Problem details:
Answer these questions from the bug report below:
1. What status does the bug report list?
2. Which bug was this one cloned from?
3. Which section does the comment say appears to require getting the list of valid meta names by screen-scraping a public wiki?

Excerpt to read:

──────────────────────────────

This is an archived snapshot of W3C's public bugzilla bug tracker, decommissioned in April 2019. Please see the home page for more details.

Bug 17899 - Update the Web registries model (<meta>, rel="", schemes, etc) (starting with <meta>)
Summary: Update the Web registries model (<meta>, rel="", schemes, etc) (starting with...
Status: RESOLVED WONTFIX
Alias: None
Product: WHATWG
Classification: Unclassified
Component: HTML (show other bugs)
Version: unspecified
Hardware: Other All
: P3 normal
Target Milestone: Unsorted
Assignee: Ian 'Hixie' Hickson
QA Contact: contributor
URL: http://www.whatwg.org/specs/web-apps/...
Whiteboard: registry
Keywords:
Depends on:
Blocks:
 
Reported: 2012-07-18 07:14 UTC by contributor
Modified: 2019-03-29 19:22 UTC (History)
12 users (show)

See Also:


Attachments

Description contributor 2012-07-18 07:14:41 UTC
This was was cloned from bug 14363 as part of operation convergence.
Originally filed: 2011-10-03 11:32:00 +0000

================================================================================
 #0   contributor@whatwg.org                          2011-10-03 11:32:48 +0000 
--------------------------------------------------------------------------------
Specification: http://www.w3.org/TR/2011/WD-html5-20110525/
Multipage: http://www.whatwg.org/C#top
Complete: http://www.whatwg.org/c#top

Comment:
Section 4.2.5.2 appears to be saying that conformance checkers must obtain the
list of valid meta names by screen-scraping a public wiki? *Seriously*? That's
a joke, right?

──────────────────────────────

Information supplied:
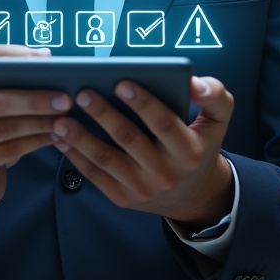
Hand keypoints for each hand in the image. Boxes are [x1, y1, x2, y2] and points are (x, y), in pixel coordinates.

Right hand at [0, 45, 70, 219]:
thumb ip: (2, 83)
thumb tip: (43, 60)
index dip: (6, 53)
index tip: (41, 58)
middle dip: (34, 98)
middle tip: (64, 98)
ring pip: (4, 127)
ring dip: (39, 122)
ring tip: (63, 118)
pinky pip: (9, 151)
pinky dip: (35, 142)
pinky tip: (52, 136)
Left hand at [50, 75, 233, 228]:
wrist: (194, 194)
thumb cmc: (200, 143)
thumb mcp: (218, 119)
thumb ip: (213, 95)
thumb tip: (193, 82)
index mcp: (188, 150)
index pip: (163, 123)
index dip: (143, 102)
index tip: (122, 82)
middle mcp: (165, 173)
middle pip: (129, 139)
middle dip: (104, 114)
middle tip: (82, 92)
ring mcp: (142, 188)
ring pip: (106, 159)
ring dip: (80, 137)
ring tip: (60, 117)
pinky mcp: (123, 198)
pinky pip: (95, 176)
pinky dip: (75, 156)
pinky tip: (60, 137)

──────────────────────────────

Response below:
1. RESOLVED WONTFIX
2. Bug 14363
3. Section 4.2.5.2